▸ WORK TO BE COMPLETED: Can you continue the plum curculio profile below from its last sentence, the one about fruits that look pierced by a fingernail?

▸ STUDY TEXT:
--
Plum Curculio

Conotrachelus nenuphar

Plum curculio [Credit: Andy Reago & Chrissy McClarren]
Plum curculio [Credit: Andy Reago & Chrissy McClarren]


Host Plants:

On Crops: Plums, peaches, apples and many other fruit trees

Where Found:

Most of North America

Description:

Small, brown mottled snout beetles up to one-fourth inch (6mm) long with humps on their rounded backs, and distinctive long beaks, or snouts. Overwintering adults emerge quite suddenly in mid-spring, when mid-season apples are in bloom. They find their way to blossoms and immature fruits, which they eat as they find mates. Females then lay eggs in fruits, and cut a crescent-shaped expansion scar in the fruit so the larvae will have room to grow. Fruits that look like they have been pierced with a fingernail have been visited by curculios.
--
▸ RECORDS PROVIDED:
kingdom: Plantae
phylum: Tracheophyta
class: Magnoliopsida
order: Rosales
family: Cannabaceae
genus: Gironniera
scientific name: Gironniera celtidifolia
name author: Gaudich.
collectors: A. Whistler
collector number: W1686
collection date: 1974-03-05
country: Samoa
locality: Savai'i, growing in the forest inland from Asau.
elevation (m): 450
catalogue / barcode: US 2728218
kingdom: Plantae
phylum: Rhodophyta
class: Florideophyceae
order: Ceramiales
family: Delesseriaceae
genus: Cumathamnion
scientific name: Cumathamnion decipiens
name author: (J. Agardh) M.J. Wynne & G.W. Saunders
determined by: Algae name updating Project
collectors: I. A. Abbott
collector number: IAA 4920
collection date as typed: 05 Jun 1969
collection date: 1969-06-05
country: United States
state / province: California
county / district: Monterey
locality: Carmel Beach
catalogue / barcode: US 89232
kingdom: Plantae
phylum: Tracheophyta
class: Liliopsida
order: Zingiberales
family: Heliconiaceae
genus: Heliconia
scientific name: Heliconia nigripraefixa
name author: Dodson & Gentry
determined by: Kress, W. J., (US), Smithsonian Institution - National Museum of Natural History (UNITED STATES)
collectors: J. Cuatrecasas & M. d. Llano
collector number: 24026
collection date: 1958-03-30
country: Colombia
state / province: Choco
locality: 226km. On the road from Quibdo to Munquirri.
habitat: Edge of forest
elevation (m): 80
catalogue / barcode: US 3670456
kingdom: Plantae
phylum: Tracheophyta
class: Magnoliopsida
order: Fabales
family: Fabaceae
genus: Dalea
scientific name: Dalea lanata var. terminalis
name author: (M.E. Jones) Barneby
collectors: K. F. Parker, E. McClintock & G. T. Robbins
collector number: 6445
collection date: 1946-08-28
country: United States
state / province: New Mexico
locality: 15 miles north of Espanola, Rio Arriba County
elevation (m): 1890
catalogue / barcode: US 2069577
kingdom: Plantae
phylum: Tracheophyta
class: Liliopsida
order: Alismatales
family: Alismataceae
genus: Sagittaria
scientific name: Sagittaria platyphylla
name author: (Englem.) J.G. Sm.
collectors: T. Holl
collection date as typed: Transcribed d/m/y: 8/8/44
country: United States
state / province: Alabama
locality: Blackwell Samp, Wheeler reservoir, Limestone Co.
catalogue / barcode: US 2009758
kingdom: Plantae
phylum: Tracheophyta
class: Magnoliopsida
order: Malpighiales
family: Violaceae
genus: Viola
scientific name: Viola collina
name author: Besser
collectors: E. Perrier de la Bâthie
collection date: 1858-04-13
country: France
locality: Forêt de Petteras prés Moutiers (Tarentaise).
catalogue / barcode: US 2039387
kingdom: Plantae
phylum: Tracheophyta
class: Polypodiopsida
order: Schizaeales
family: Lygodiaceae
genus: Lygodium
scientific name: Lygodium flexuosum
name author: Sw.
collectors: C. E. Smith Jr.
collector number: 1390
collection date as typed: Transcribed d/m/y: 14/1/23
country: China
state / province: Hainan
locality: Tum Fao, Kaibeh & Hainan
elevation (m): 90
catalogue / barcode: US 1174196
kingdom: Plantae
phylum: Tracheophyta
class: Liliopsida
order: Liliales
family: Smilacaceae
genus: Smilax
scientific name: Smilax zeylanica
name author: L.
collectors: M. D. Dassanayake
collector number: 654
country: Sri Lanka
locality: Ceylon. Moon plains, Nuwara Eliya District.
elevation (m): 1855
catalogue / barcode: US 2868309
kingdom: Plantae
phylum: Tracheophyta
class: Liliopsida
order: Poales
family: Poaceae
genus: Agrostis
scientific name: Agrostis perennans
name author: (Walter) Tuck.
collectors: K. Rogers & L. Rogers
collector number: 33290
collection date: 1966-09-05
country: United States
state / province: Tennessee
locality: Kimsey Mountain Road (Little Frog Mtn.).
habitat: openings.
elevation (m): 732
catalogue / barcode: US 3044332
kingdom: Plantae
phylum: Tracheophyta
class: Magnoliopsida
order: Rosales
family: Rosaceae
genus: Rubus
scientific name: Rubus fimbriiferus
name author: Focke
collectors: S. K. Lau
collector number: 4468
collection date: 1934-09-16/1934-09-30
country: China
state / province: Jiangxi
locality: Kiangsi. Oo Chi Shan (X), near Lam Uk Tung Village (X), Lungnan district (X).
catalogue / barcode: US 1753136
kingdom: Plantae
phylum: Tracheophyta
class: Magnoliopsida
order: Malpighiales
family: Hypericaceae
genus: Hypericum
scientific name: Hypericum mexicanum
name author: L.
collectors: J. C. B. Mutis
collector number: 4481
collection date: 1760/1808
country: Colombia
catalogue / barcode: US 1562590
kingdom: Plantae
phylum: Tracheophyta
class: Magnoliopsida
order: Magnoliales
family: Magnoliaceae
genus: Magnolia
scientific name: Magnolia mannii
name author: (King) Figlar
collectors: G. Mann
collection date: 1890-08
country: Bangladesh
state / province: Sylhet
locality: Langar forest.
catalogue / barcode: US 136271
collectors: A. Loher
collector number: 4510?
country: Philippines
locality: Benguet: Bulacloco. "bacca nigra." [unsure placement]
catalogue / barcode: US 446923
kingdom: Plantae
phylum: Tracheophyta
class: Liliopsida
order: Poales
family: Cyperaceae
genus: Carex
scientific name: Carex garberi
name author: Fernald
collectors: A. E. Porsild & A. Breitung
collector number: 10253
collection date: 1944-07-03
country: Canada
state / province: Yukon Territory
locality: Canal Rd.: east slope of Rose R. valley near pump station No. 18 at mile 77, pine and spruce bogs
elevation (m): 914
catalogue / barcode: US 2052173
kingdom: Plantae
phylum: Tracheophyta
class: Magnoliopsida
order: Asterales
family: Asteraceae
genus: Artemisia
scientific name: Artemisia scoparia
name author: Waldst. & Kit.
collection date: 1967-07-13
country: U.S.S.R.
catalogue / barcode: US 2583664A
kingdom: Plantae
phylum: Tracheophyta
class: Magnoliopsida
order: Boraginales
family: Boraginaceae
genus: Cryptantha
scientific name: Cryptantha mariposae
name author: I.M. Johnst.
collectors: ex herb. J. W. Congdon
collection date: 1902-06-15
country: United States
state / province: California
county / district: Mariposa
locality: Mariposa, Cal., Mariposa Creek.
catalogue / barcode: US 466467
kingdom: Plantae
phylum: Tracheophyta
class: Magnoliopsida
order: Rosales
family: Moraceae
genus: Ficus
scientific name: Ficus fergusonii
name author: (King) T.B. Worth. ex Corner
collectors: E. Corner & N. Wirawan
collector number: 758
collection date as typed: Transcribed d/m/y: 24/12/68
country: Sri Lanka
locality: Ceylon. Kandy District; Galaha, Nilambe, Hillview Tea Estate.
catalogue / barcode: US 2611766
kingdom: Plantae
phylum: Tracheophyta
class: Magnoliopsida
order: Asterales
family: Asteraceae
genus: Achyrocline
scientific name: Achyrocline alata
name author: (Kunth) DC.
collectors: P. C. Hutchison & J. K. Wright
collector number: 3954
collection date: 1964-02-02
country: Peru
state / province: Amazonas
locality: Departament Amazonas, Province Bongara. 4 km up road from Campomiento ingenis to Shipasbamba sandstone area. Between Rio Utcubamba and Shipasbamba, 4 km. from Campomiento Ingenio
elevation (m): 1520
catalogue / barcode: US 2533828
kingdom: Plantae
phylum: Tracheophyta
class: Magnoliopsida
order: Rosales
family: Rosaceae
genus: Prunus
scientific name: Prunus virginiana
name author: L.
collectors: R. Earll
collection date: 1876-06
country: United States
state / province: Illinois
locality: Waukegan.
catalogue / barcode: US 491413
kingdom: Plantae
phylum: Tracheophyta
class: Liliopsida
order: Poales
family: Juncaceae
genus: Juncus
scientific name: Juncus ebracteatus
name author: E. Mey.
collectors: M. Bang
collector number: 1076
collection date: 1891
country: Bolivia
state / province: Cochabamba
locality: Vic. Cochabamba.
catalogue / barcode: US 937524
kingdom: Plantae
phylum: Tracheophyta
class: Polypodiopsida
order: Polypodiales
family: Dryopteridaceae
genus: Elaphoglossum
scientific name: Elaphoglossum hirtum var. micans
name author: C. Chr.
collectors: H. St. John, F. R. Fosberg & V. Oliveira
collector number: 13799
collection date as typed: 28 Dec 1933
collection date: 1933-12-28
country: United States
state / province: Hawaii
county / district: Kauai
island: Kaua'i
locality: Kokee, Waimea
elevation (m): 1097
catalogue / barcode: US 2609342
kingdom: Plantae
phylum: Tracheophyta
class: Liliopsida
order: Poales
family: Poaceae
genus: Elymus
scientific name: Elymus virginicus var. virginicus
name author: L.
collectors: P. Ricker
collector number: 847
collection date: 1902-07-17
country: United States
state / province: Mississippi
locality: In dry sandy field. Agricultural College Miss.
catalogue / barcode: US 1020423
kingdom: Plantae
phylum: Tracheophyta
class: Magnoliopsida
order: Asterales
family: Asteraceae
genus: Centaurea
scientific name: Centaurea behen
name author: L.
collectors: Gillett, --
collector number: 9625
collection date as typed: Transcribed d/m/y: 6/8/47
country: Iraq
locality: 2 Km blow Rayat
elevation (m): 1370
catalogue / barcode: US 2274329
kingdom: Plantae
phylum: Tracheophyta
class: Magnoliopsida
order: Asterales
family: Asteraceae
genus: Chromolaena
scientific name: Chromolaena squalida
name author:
--
▸ TASK ANSWER:
Damage:

The growing larvae may not last long in apples, because expanding apples push so hard on the larvae that they cannot feed. Plum curculio larvae have much more success in plums, peaches and other softer fruits. Curculio feeding and egg-laying sites often become starting points for fungal diseases.

Preventing Problems:

Growing a diversity of plants and maintaining habitat for birds can keep populations from getting out of control. Allowing poultry to forage under fruit trees can suppress plum curculios, too.

Managing Outbreaks:

At about the time apples drop their petals, go out in the cool of the morning, spread sheets beneath fruit trees, and shake all the limbs you can to dislodge curculios. Collected specimens can be drowned in a pail of soapy water.